Invocando questa sentenza, l’avvocato Lucio Marziale solo pochi mesi fa non è riuscito a convincere il Tribunale del Riesame di Roma a non mettere “dentro” due giovani accusati di violenza sessuale su una sedicenne. Lo stupro è avvenuto l’estate scorsa nel Frusinate, nelle campagne di Sora. Così si è arrivati in Cassazione.
La terza sezione penale ha stabilito che «i principi affermati dalla Corte Costituzionale nel 2010 appaiono potenzialmente riferibili» alla vicenda in questione. E unica interpretazione compatibile con i principi della Consulta «è quella che estende la possibilità per il giudice di applicare misure diverse dalla custodia carceraria» per la violenza sessuale di gruppo. La decisione del tribunale di Roma è stata annullata con rinvio, e ora il Riesame dovrà pronunciarsi sulla “libertà ” dei due giovani. «La Cassazione – spiega l’avvocato Marziale – ha restituito al giudice la possibilità di valutare caso per caso». Dunque il carcere non sarà più obbligatorio per i reati sessuali, dallo stupro alla pacca sul sedere data con insistenza che, come è noto, rientra per giurisprudenza di Cassazione tra quelli puniti come violenza.

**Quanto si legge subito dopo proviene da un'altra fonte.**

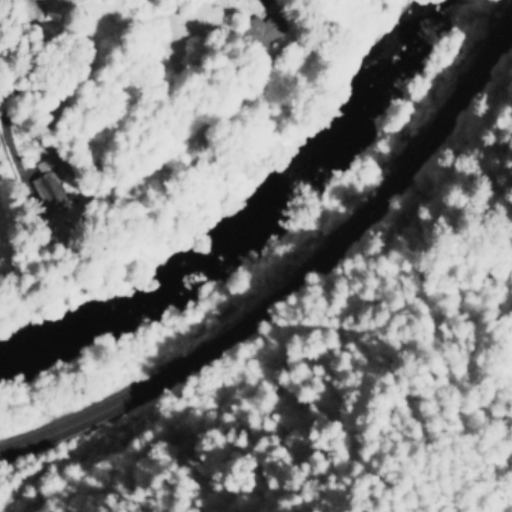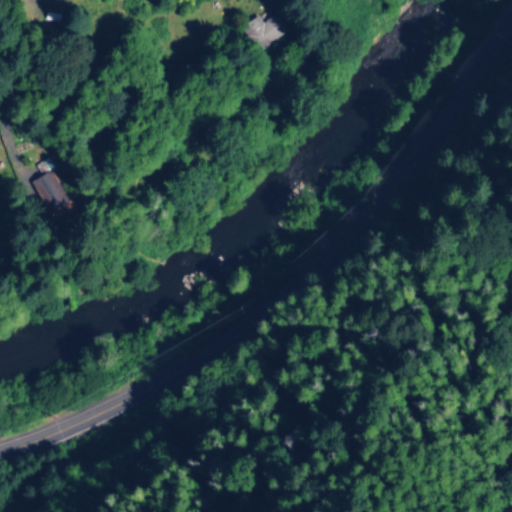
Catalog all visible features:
building: (260, 30)
building: (44, 183)
river: (246, 210)
road: (290, 280)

«Niente carcere per gli stupratori?». In Parlamento lo sdegno è bipartisan. Il pensiero va alla famosa sentenza sui jeans, indumento «istigatore». «Impossibile da condividere», afferma l’ex ministro per le Pari Opportunità , Mara Carfagna. Sentenza «lacerante», dice Barbara Pollastrini del Pd. «Un passo indietro», ammonisce “Telefono Rosa”. «Aumenteranno i silenzi delle vittime», sottolinea la democratica Donata Lenzi. Ombretta Colli, vicepresidente del Pdl a Palazzo Madama, invita le parlamentari di qualunque schieramento a «correggere», con un «tempestivo» intervento delle Camere, la Corte di Cassazione.